Hi -
> > Change the default pmcd.conf [access] acl today.
>
> ... but if pmwebd is on same host as pmcd (normal situation) there's no
> need to loosen anything. So I wasn't thinking we'd be loosening this but
> rather that pmwebd would be required to have clients providing some kind
> of credentials (basic auth?) before it would do stores on their behalf.
> [...]
It sounds like you're thinking that:
(a) you don't want anonymous users to be able to connect to local: via pmwebd
(b) you want only local: to have pmStore access (the status quo, which is
already too open IMHO, without the audit)
(c) vector would like to use pmStore via pmwebd
ergo:
(d) vector will need to use non-anonymous connections
(e) pmwebd will need to support authentication out of the box, or else
(e.1) vector would not run out of the box
Given that we haven't figured out how to configure workable pmcd-level
authentication (sasl) out of the box, expecting pmwebd to do so is ...
optimistic.
But beyond that, it would strike me as sad if something as fun as this
flavour of container monitoring were only practical on the local host.
The hypothetical (?) pmStore-necessitating extensions to "pcp atop"
wouldn't work remotely.
... all because of an API choice that is nothing but an optimization,
when the apps could just use a per-container pmNewContext.
IMHO, we should instead improve the wire protocol to make
pmNewContexts (and pmDupContext - don't forget about that one) work
efficiently, i.e., do more & better fd/socket sharing rather than
less. Yes, some new PDUs. But the API stays cleaner, and runtime is
more efficient (no ping-pong of pmStore-switcheroo packets).
> That access re-opens the old information exposure issue from
> pmdaproc we keep running into, no? (pmwebd runs as "pcp"
> user... and "unix:" will auto-authenticate as that but web clients
> have not authenticated at all). [...]
(Don't get confused by the coincidence of the "pcp" userid pmwebd
normally runs under. Any other userid would get those same marginal
pmdaproc privileges, and pmStore (!), if connected through local:
transport.)
> > If you examine the SECURITY section of pmproxy(1), or pmcd(1) for that
> > matter, you might notice analogous "horror story" cautions about
> > encryption, admission control, etc. Or you would, if those tools
> > even had a SECURITY man page section. They do not.
>
> It's covered in PCPIntro(1) - there's certainly nothing there like "pmwebd
> is suitable for direct exposure to trusted networks only, due to several
> security limitations." though, like is found on pmwebd(1).

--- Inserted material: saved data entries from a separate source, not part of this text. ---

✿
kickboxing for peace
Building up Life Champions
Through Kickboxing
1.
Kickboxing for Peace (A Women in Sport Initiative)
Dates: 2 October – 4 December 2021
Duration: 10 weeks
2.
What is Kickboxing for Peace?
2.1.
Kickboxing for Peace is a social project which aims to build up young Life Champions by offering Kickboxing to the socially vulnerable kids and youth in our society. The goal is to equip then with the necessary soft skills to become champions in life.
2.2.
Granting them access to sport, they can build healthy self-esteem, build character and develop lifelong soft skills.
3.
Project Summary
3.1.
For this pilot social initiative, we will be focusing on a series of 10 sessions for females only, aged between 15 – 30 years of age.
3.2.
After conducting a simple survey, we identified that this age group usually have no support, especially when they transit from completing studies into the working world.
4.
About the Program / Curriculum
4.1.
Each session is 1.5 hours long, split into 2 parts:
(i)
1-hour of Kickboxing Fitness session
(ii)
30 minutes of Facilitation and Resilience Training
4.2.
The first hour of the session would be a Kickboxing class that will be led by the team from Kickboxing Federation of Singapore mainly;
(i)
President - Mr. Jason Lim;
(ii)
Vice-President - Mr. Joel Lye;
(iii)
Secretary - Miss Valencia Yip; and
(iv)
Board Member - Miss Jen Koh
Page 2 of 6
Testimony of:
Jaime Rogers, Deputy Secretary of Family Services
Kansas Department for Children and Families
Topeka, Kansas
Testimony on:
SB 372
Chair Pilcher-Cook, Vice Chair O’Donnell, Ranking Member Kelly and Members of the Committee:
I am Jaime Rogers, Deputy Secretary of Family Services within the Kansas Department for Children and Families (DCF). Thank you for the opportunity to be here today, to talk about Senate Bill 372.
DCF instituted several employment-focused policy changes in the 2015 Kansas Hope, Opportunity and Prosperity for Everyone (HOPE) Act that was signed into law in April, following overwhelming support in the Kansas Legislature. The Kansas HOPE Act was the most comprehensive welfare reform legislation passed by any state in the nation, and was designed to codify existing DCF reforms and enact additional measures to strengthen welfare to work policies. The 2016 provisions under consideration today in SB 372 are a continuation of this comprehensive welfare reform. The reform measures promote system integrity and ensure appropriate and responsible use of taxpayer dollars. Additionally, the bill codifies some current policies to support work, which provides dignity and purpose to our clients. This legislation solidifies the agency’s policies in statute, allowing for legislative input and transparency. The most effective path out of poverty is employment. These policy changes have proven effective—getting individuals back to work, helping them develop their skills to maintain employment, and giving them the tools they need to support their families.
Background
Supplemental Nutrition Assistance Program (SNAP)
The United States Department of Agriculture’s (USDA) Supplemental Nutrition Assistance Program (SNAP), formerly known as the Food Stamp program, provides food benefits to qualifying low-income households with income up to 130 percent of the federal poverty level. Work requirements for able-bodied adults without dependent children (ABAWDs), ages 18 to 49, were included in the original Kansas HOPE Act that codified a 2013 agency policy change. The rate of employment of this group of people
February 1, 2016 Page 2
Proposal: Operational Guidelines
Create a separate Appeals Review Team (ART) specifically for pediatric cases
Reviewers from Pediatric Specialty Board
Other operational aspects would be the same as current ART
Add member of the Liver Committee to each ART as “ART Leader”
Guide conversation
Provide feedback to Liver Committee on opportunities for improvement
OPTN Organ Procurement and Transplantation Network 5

That is quite an ironic choice of quote. Those with network security
or sysadmin experience know well not to directly expose general
purpose daemons to hostile networks. I bet a survey would find
approximately zero exposed pmcd's on the Internet (never mind
pmproxy's), and for good reason.
There is a very high burden of robustness for software directly
connected to the public. PCP is not near to meeting that burden.
When a 1-line bash script can DoS pmcd for a problem that we've
discussed years ago and accepted ever since, no. It's not ready.
> That kind of thing, and documenting that pmwebd relies on putting
> Apache in front of it to provide security
Again a bit ironic choice. Apache turns out to be an excellent
frontend. It can apply an excellent mix of controls based on ACLs,
usage rates, and can superimpose authentication/authorization. pmwebd
can already blanket-lock some of its own capabilities (-N, -A, -R,
-G), but a web proxy can do so with a finer granularity, because it
can look into the messages in the URLs! Most of that impossible with
pmcd/etc. because of the unique wire protocol.